Anyone know of a relatively straightforward way to change the wiring over between reverse light and fog light? Looks like it's hidden in the loom - surely there is a way to reprogram the CANBUS to swap the functions over?

James


----------



## Chudders (Jul 5, 2008)

Hi,
If your Euramobil is a 2003 model I don't think it is a CANBUS system.
That was introduced by Fiat at a later date (If your base vehicle is a Fiat of course. Could be a Mercedes)
If it is a Fiat and not a CANBUS system it is a case of hard wiring changes. Not sure why you want to change them, the fog light has surely got to be on the offside. (Perhaps its left hand drive from the continent ?)
I have had the quarter panel light mounts off of my EM so I am pretty sure it can be done at the rear but you would need to cross the cables from one side to another underneath the motorhome
If you have any more info let us know. Several more experienced EM owners on here with far more knowledge than me. I'm sure they will be able to help
Dave


----------



## jammyhl (Jan 22, 2014)

Ah - yes - late 03 but lhd. 

I looked at the lights briefly, couldn't see any obvious cabling. So - in that case will look at running the cabling instead.

Thanks!


----------



## Chudders (Jul 5, 2008)

You will need to remove each of the quarter panels which are held on by the individual lights recessed into them. Take the coloured covers off, remove the silver bulb assembly/reflector and you will see the bolts at the back of the light housings. They also have some other obvious fixings including one behind the side rubber rubbing strake at the bottom. It is relatively easy then to extend the cable for each light concerned to the opposite side behind these assemblies and across behind the bottom fairing. The connections are conventional crimp connections. Of course you only need extend one wire (12Volt positive) to the other side, the earth/ground wire remains the same.

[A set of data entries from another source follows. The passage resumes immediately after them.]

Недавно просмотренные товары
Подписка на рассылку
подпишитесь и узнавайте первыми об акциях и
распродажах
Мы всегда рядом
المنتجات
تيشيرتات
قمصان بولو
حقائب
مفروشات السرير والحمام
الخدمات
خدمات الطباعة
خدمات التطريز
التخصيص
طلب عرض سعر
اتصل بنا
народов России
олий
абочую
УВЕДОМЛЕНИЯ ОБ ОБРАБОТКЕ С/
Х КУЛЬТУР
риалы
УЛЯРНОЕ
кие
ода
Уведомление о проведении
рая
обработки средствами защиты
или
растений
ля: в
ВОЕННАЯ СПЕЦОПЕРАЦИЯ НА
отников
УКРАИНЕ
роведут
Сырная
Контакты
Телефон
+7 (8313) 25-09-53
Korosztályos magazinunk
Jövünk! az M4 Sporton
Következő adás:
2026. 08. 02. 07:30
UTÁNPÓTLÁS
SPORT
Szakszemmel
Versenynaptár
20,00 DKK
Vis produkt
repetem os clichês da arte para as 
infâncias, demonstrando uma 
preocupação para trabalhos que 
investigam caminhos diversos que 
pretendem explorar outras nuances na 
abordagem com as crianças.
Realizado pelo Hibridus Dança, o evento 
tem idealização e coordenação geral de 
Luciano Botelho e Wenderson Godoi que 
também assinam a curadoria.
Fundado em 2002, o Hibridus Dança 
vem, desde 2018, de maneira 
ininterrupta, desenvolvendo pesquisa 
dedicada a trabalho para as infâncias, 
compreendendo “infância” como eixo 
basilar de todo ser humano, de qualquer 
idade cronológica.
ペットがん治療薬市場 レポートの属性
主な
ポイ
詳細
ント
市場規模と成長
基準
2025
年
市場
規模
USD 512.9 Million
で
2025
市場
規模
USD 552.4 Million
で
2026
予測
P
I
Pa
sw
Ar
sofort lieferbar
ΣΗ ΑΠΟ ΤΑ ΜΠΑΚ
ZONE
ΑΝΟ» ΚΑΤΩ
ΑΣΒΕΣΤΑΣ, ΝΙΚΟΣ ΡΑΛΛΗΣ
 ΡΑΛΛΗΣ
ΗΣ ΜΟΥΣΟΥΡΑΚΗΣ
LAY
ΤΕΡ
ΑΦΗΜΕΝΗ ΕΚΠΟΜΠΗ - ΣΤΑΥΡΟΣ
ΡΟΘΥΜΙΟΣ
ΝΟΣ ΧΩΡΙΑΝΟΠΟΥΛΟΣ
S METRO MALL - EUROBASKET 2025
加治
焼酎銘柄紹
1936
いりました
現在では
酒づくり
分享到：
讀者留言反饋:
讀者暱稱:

The coloured lenses will fit any of the light assemblies so you can swap them over.
Good luck, shouldn't be too difficult
Dave
PS I've had mine off following damage. (My fault) Although being right hand drive I have not had to swap the wiring


----------



## teemyob (Nov 22, 2005)

You may as well ask Mercedes for Round Triangles.

Euro Commercials in South Wales are more likely to find them for you than anyone else. Have had very good, if not perfect service from them.

Otherwise, ask a German Dealer. Many have some command of English language.


TM


----------